El compositor abatió la cabeza sobre el manuscrito como bajo el efecto de una tempestad. Se habían acabado los efectos de la apoplejía y de las deudas. El cansancio ya no existía. La inspiración había vuelto. Cuando Händel leía las palabras “fue despreciado”, volvía el recuerdo. Le habían vencido, le habían enterrado vivo, le habían perseguido con sus burlas, pero “él confiaba en Dios”. Le había conservado el alma y lo había vuelto a llamar, con el fin de que llevase el mensaje de alegría a los hombres, pues sólo el que ha caído, ha conocido la felicidad. Al final, Jennens había escrito “el Señor dio la palabra”. Él enviaba la palabra, Él enviaba el sonido, eso creía Händel. Su misión era comprender, elevar y hacer vibrar la palabra para que abarcara todo el júbilo de la existencia.
El violín, el órgano, la corneta, el sonido, la palabra. Todo se le presentaba a Händel como un torbellino. En tres semanas no abandonó la habitación. El 14 de septiembre de 1737, el verbo se hizo sonido. Se había hecho el milagro de la voluntad en el alma inspirada. Al fin, Händel podía dormir.

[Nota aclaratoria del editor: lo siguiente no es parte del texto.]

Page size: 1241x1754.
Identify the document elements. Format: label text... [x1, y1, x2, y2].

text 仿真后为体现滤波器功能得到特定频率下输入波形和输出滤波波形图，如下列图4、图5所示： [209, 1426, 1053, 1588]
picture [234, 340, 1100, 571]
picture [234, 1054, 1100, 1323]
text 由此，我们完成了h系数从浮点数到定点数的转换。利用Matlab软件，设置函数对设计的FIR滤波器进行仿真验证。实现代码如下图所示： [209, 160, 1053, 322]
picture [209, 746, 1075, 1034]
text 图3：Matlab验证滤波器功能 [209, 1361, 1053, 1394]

Durmió tanto, que creyeron que había muerto; luego, comió tanto, que lo creyeron más bestia que hombre. Cuando su médico le preguntó qué había pasado, Händel se levantó e hizo lo que desde hacía meses ansiaba hacer. Estaba pletórico y, al fin, lleno de vida. Al llegar al “amén, amén, amén” del final del oratorio, lo interpretó con tal vigor que la habitación tembló como si fuera a venirse abajo.
Lleno de confusión, admiración y hasta aturdimiento, el médico no pudo decir más que “hombre, jamás oí nada semejante. Tienes el diablo en el cuerpo”. “Yo creo que más bien es Dios quien estaba en esos momentos dentro de mí”, le respondió Händel despacio, para que todos pudieran oírlo.
El oratorio “El Mesías” se estrenó en Dublín. El dinero que se recaudaría de la primera presentación se destinaría a algunos presos y a los enfermos del hospital Mercier, y el beneficio de las siguientes audiciones se destinarían al maestro, pero Händel no aceptó:
“No quiero nada por esta obra. Jamás admitiré dinero por ella; se la debo a otro. Quiero que todo lo que produzca sea para los enfermos y los presos. Porque yo mismo he sido un enfermo y con ella me curé. Y he sido un preso, y con ella me liberté”.